Heißt: In Deutschland hülfe es dem DSA vermutlich, wenn die Landesmedienanstalten bei der Umsetzung keine große Rolle bekommen.

Eine Drittelmilliarde Euro für Digitalpolitik

Wir bleiben bei der Bundespolitik. Vorige Woche sorgte der "FAZ"-Wirtschafts-Aufmacher "Kahlschlag für die Digitalisierung" für Aufsehen (Altpapierkorb). Digitalisierung ist zwar schwierig, wird aber langfristig, womöglich schon mittelfristig wichtig. Hatte das nicht schon immer Kanzlerin Merkel angedeutet?

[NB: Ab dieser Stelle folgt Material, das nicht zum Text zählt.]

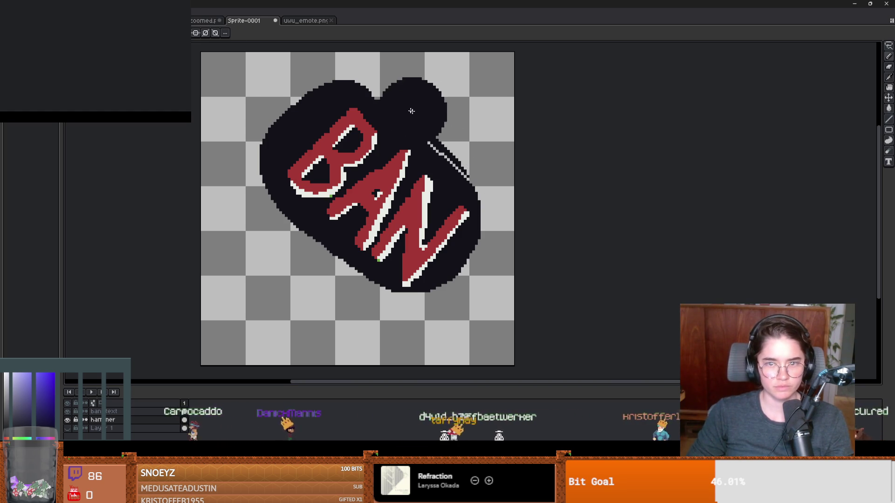
left_click_drag(400, 102, 496, 191)
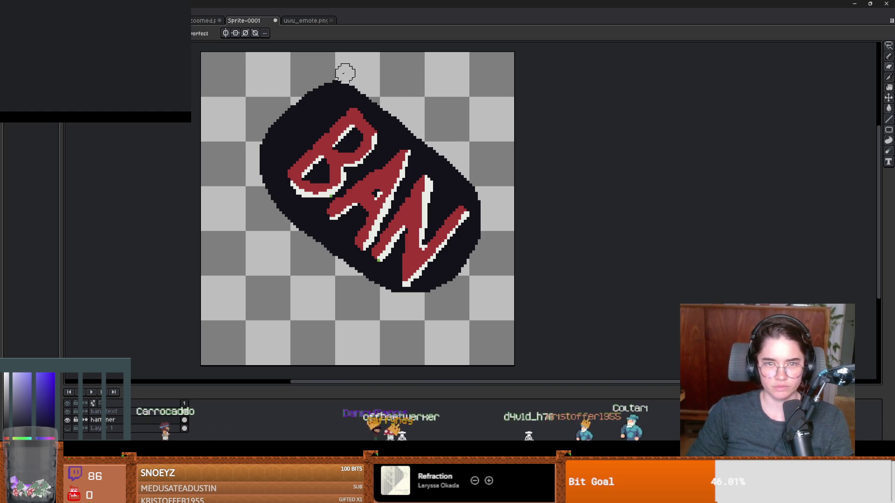
- Trim the can's left edges into clean steps and move it down-right
left_click_drag(345, 73, 258, 146)
left_click_drag(258, 204, 306, 244)
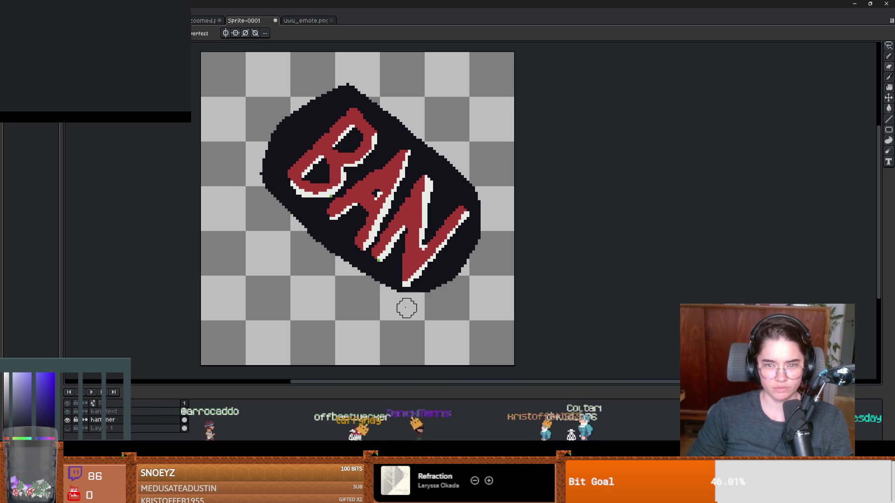
mouse_move(256, 176)
left_mouse_down()
mouse_move(323, 260)
mouse_move(303, 220)
mouse_move(381, 283)
left_mouse_up()
key("ctrl+z")
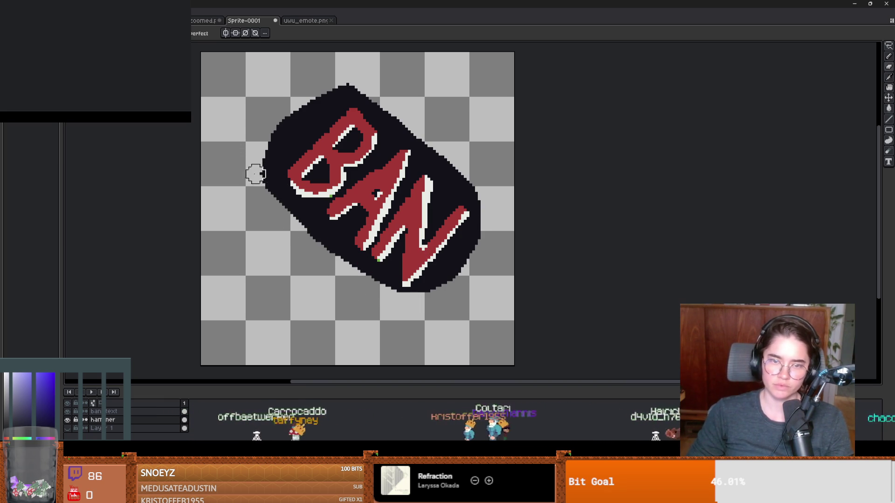
left_click_drag(255, 174, 412, 325)
key("alt")
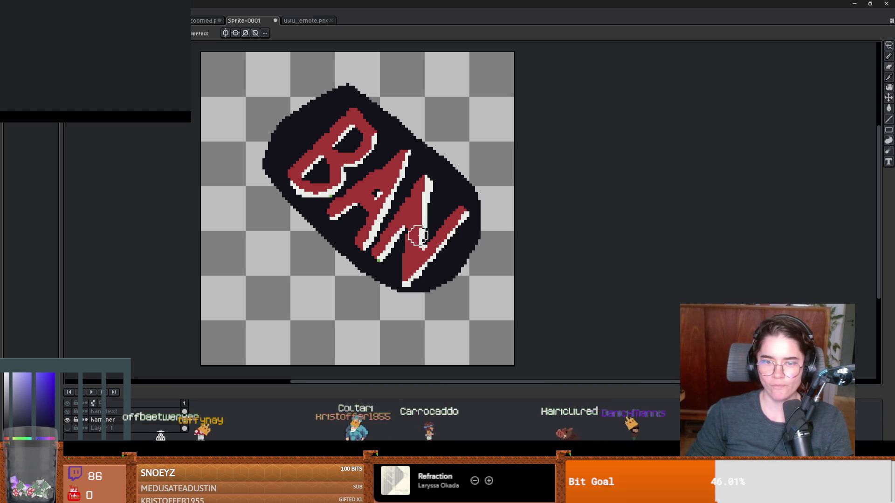
key("ctrl+a")
left_click_drag(416, 217, 427, 229)
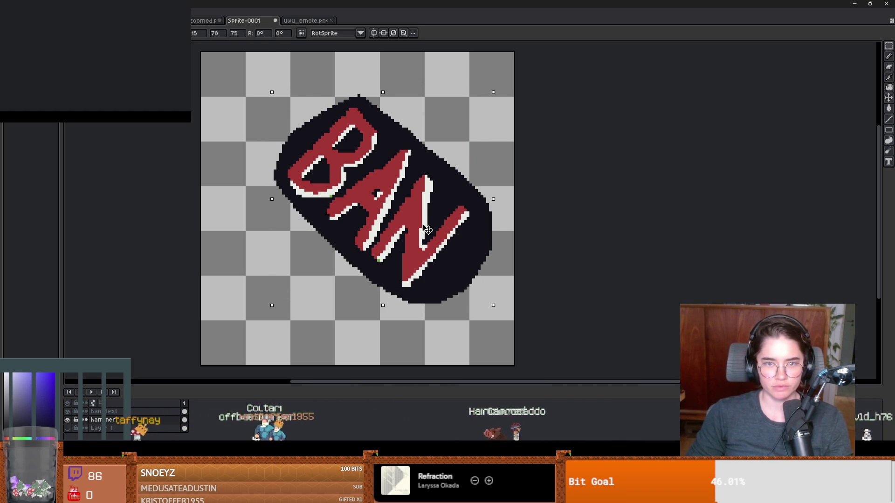
- Enlarge the dark can to 82x80 from its corner and nudge it back into place
key("ctrl+d")
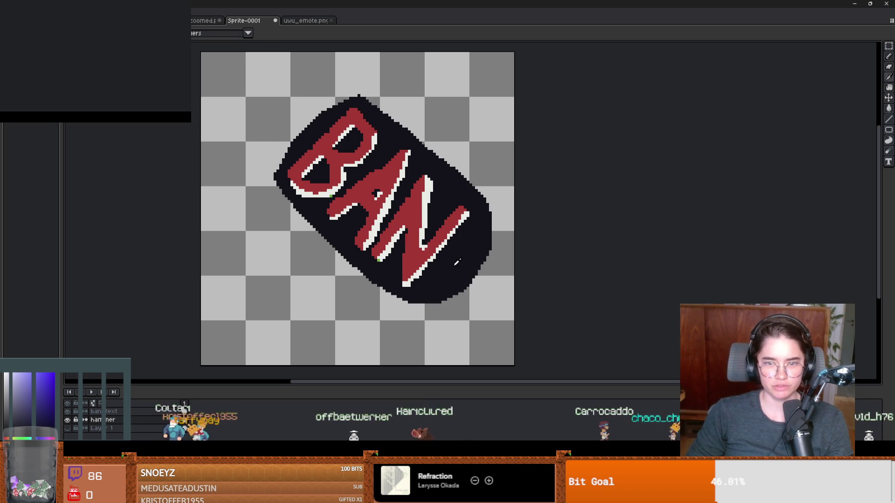
left_click_drag(477, 258, 476, 247)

Zwar gab es zur in den Haushaltsplanungen enthaltenen Idee, 2024 statt 377 Millionen nur noch drei Millionen Euro für Verwaltungsdigitalisierung einzuplanen, auch Zustimmung:

"Finde die Kürzung der Budgets für Verwaltungsdigitalisierung wirklich gut. 370 Millionen weniger für Beratung verbrennen und so vllt die Verwaltung dazu bekommen, interne Kompetenzen aufzubauen ...",

twitterte die Hackerin Lilith Wittmann böse. Doch überwogen Ablehnung und Aufregung. Als netzpolitik.org nachfragte, sprach ein digitalpolitischer Sprecher der SPD davon, dass "nicht abgerufene Mittel ... in die Folgejahre übertragen werden" könnten, und da von "rund 300 Millionen Euro". Tatsächlich meldete die "FAZ" dann auch, dass im Bundesinnenministerium genau diese Summe noch gefunden wurde: "Woher diese 'Ausgabenreste' stammen und warum diese bisher nicht abgerufen wurden, blieb unklar".

Vielleicht ist das Auffinden einer knappen Drittelmilliarde fürs Onlinezugangsgesetz im Pingpong-Prinzip aussagekräftig fürs Wirtschaften mit Sondervermögen. Oder/und für den Politik-Stil, gerne attraktiv große, also schlagzeilenträchtige Summen zu versprechen – oft im Wissen, dass schon wegen der enervierenden Antragsformulare sowieso nur Bruchteile davon abgerufen werden und man den Rest später auch für anderes verbuchen kann. Das Vertrauen in die Ampelregierung und deren Digital-Kompetenz stärkt das jedenfalls nicht.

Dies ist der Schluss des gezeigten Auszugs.